_Source data_:
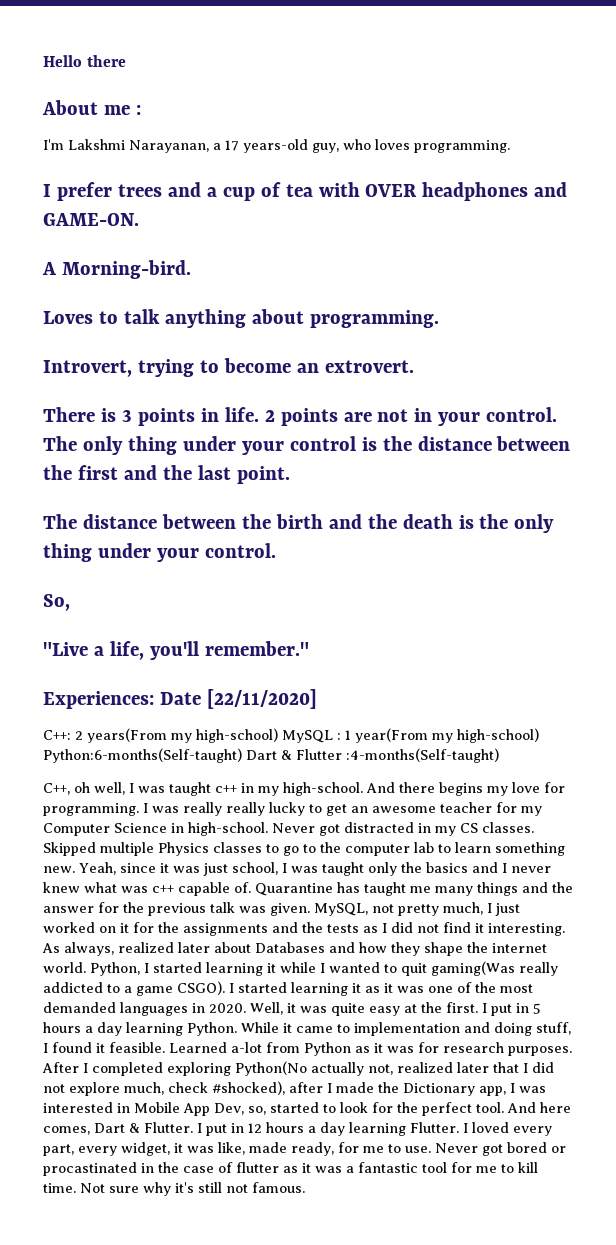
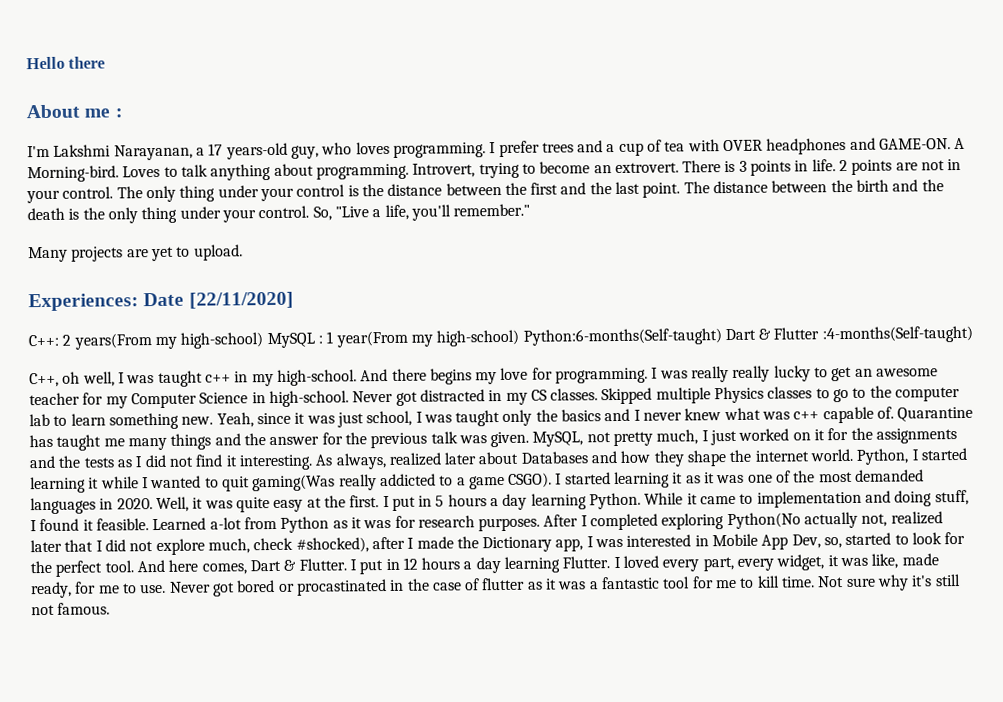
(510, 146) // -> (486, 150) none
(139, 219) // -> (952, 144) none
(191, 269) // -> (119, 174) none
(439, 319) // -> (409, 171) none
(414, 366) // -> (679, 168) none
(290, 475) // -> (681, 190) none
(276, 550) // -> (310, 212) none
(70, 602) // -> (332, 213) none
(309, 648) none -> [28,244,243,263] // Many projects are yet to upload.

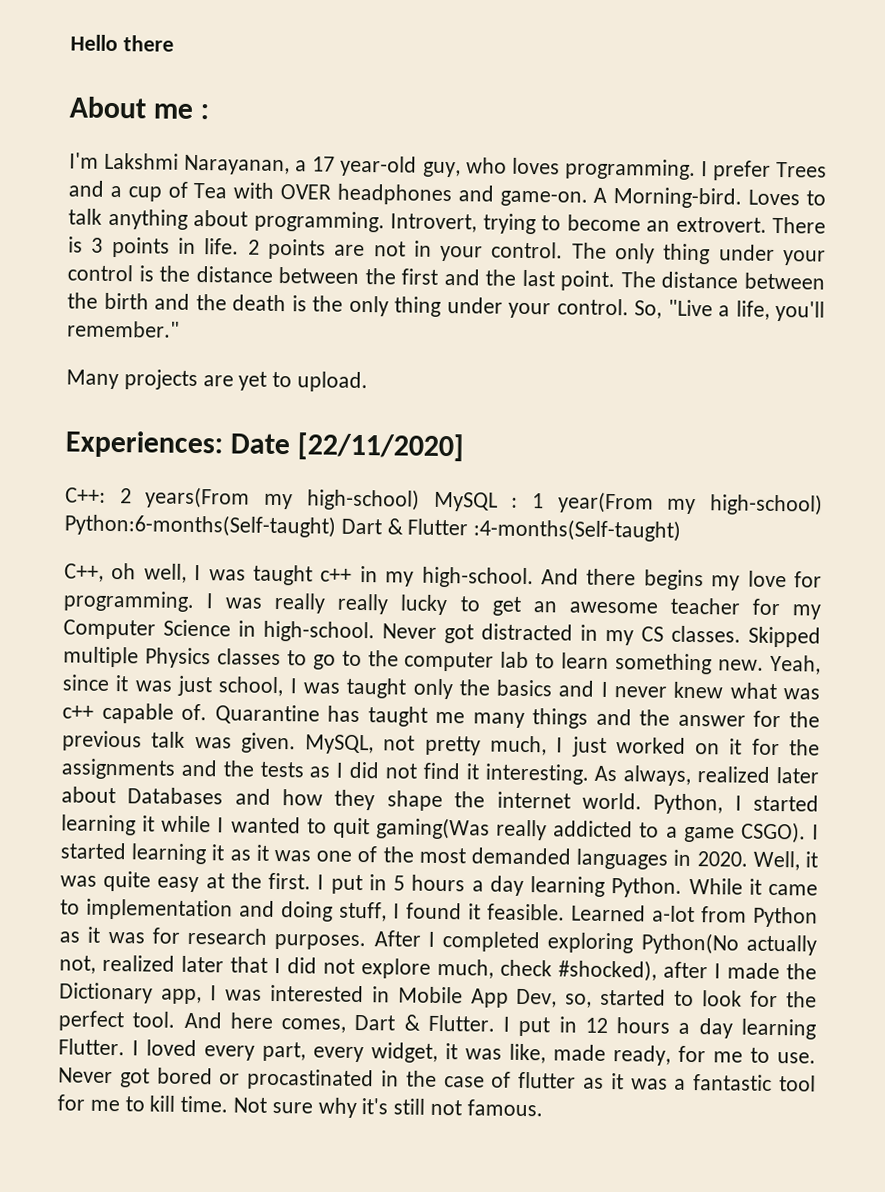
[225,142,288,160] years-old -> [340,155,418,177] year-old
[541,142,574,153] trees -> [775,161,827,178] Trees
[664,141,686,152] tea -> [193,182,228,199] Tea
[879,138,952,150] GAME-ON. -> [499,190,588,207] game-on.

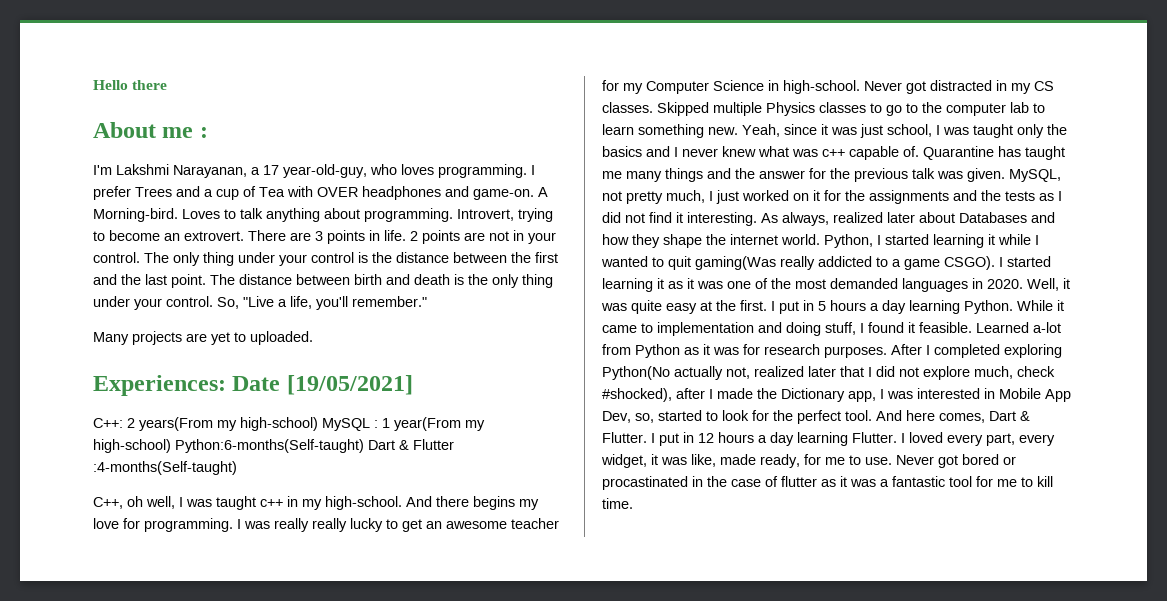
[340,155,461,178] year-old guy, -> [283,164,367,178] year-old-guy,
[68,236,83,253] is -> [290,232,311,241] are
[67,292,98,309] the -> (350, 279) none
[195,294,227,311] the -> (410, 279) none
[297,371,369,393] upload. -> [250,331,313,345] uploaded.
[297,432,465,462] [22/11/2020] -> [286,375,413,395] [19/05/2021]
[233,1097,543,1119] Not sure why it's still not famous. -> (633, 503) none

_TASK TO CARRY OUT_: Nothing but the lines above from the line with "[225,142,288,160] years-old ->" up to and including the line with "[195,294,227,311] the -> (410, 279) none" should be returned, exactly as written and without pictures.

_REPLY TO THE TASK_:
[225,142,288,160] years-old -> [340,155,418,177] year-old
[541,142,574,153] trees -> [775,161,827,178] Trees
[664,141,686,152] tea -> [193,182,228,199] Tea
[879,138,952,150] GAME-ON. -> [499,190,588,207] game-on.

[340,155,461,178] year-old guy, -> [283,164,367,178] year-old-guy,
[68,236,83,253] is -> [290,232,311,241] are
[67,292,98,309] the -> (350, 279) none
[195,294,227,311] the -> (410, 279) none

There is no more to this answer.